*** Begin section ***
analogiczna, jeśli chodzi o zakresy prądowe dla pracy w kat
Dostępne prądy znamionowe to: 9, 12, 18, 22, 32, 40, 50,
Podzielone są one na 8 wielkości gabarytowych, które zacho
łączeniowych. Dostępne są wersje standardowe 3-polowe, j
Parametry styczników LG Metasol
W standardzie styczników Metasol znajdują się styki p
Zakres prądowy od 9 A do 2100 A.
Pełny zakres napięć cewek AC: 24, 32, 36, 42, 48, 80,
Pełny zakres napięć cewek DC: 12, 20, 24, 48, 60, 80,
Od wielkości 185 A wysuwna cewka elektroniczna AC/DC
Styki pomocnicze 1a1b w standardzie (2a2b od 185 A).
*** End section ***
*** Begin section ***
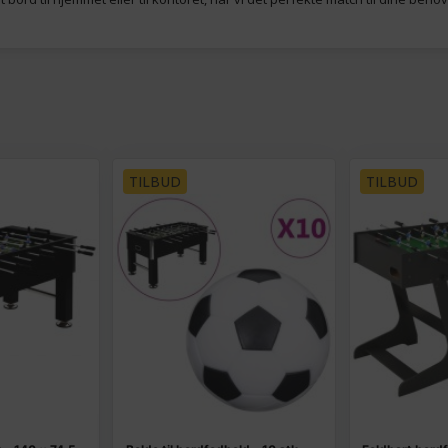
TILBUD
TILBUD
*** End section ***
*** Begin section ***
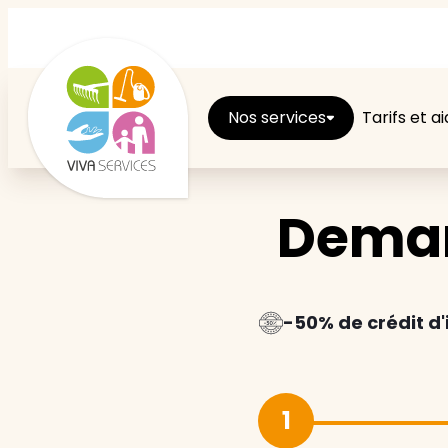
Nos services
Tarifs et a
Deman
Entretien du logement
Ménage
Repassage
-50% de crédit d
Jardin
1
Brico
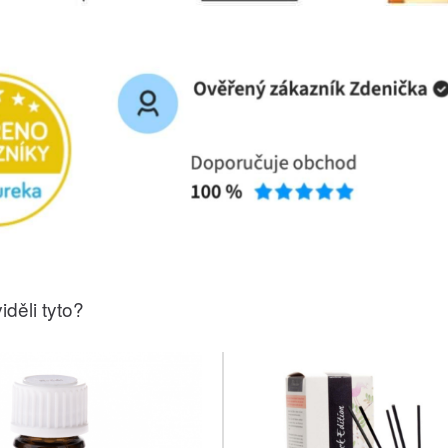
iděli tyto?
*** End section ***
WORK TO COMPLETE
Of all the lines in the records, how many have the word "Dostępne"? Write only the number.

SOLUTION TO THE EXERCISE
2